When Lisa Cholodenko’s comedy drama The Kids Are All Right blew through the Sundance Film Festival and into American multiplexes this summer, US film critics fell over themselves to heap praise on it. The Village Voice branded it “a heartfelt poster for family values” and Entertainment Weekly gushed that “this pitch-perfect movie charms audiences into a state of enlightenment”.
Enlightenment and family values? That’s a heady combination that, trust us, you really need to see, both to believe and to embrace as a film in which being gay and married is just an established social fact. The film centres on a long-married lesbian couple in Southern California – Jules (Julianne Moore) and Nic (Annette Bening) – whose 18-year-old daughter (Mia Wasikowska) and 15-year-old son (Josh Hutcherson) track down the anonymous sperm donor who fathered them both. When their quest digs up Paul (Mark Ruffalo), a serial shagger with his own organic restaurant, it chucks the proverbial spanner into everyone’s lives.
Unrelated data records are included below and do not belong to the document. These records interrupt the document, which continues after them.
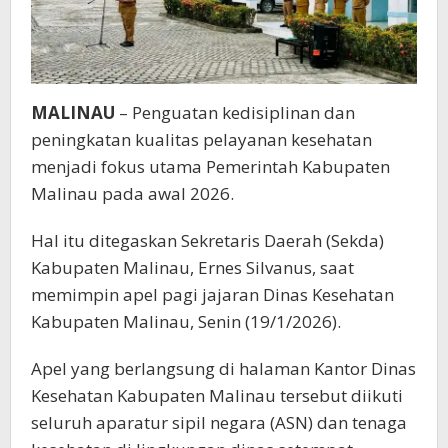
MALINAU
– Penguatan kedisiplinan dan
peningkatan kualitas pelayanan kesehatan
menjadi fokus utama Pemerintah Kabupaten
Malinau pada awal 2026.
Hal itu ditegaskan Sekretaris Daerah (Sekda)
Kabupaten Malinau, Ernes Silvanus, saat
memimpin apel pagi jajaran Dinas Kesehatan
Kabupaten Malinau, Senin (19/1/2026).
Apel yang berlangsung di halaman Kantor Dinas
Kesehatan Kabupaten Malinau tersebut diikuti
seluruh aparatur sipil negara (ASN) dan tenaga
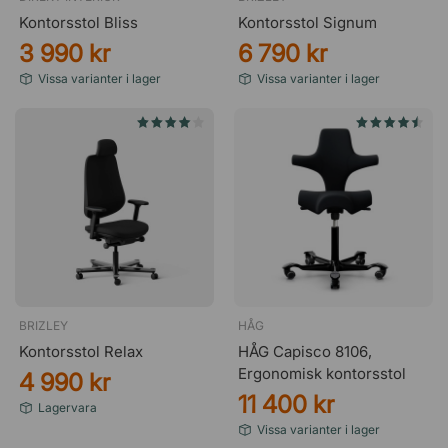
Kontorsstol Bliss
Kontorsstol Signum
3 990 kr
6 790 kr
Vissa varianter i lager
Vissa varianter i lager
BRIZLEY
HÅG
Kontorsstol Relax
HÅG Capisco 8106,
Ergonomisk kontorsstol
4 990 kr
11 400 kr
Lagervara
Vissa varianter i lager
The Kids Are All Right sets its stall out with a nuclear family that could have been designed for some Christian-channel sitcom, bar the fact that its two heads of household are lesbians. But in being topical while having no political agenda, it leads by example; by depicting with ease and honesty a warm, funny, devoted, loving family who are also a bit of a mess, it makes the most powerful political statement of all.
It also features spicy sex of both gay and straight varieties, but there’s no homophobic hysteria to contend with, nor does the film get into discussions about sexual identity or LGBT issues. There are plenty of queer filmmakers who can and do fly the ideology flag, but Cholodenko never set out to be one of them. A dyed-in-the-wool indie filmmaker (her previous two films are 1998’s High Art and 2002’s Laurel Canyon), 46-year-old Cholodenko (whose own partner is Wendy Melvoin, one-time member of Prince’s band The Revolution) describes herself as “not an overly political person… I just see these as human rights issues. This story is meant to be an exploration about what all families face: the anxiety, comedy, pain and pathos of watching your family shape-shift on you.”
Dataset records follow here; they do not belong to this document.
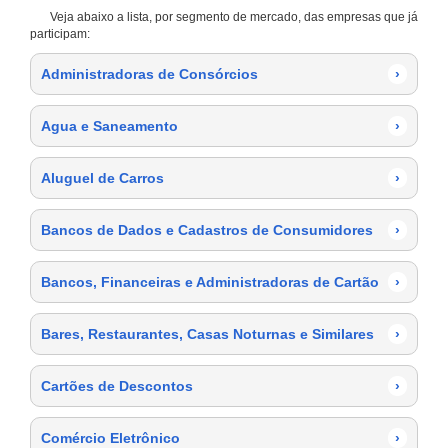
Veja abaixo a lista, por segmento de mercado, das empresas que já
participam:
Administradoras de Consórcios
›
Agua e Saneamento
›
Aluguel de Carros
›
Bancos de Dados e Cadastros de Consumidores
›
Bancos, Financeiras e Administradoras de Cartão
›
Bares, Restaurantes, Casas Noturnas e Similares
›
Cartões de Descontos
›
Comércio Eletrônico
›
Cholodenko and Melvoin started their own family using an anonymous sperm donor, so she’s mining a deeply personal vein in her third film, which she co-wrote with Stuart Blumberg and was originally set to direct back in 2005. Bumping into the pitfalls typically faced by indie films (financiers backing out, directors becoming pregnant as happened to Cholodenko), it ended up being postponed, but her long-term producing partner thinks it’s all worked out for the best. “It was a darker script back then,” says Jeffrey Levy-Hinte, who also produced Mysterious Skin. “It dealt much more with the pathos of the individual characters but ultimately we wanted to highlight the depth of the relationship between Jules and Nic.”
That makes perfect sense in a movie so fiercely committed to the idea of marriage. Paul also evolved. In early drafts, he was malicious in the way he approached sexual conquests, and became the story’s villain for deliberately undermining the family by sleeping with Jules. In the version that Cholodenko ended up shooting, their affair is still the catalyst for most of the drama but, says Levy-Hinte, “now it puts more of the burden on Jules. She wasn’t manipulated into having sex with Paul, and he’s not so easily dismissible as an unsavoury character. By putting the focus on Jules, it puts the focus on Jules and Nic.”
Some corners of the US gay community have reacted with hostility to this angle, arguing that it plays into stereotypes and some people’s insulting belief that what all lesbians secretly crave is a bit of cock. Personally, Cholodenko is of the opinion that sexual identity is fluid but the more salient point is that she set out to create characters as flawed and selfish as people are in real life. They betray each other like real people, and they deal with the fallout like real people.
Even though she crafted her script to appeal to the widest possible audience, every studio in Hollywood turned The Kids Are All Right down. That left Cholodenko and her partners to walk the trickier independent-financing route, which meant the budget was ridiculously tight. Occasionally, their backers would send notes asking for a cosier, group-hug ending in which the straight man didn’t end up marginalised – but “people get hurt, that’s life.” After its splashy Sundance debut, studios were queueing up to buy the film for release, with Focus Features the eventual victor.
In a nation where Republicans, Tea Partiers and religious fundamentalists use the prospect of gay marriage to panic their supporters, the quiet effectiveness of The Kids Are All Right lies in making a hot-button topic a non-issue. The conservative family-values crowd were never going to embrace The Kids Are All Right, but it could end up packing a bigger punch in another medium, as negotiations are underway for a spin-off TV series. Sure, parents can turn the channel – but their gay sons and daughters will be able to watch it right under their noses. The kids will be alright.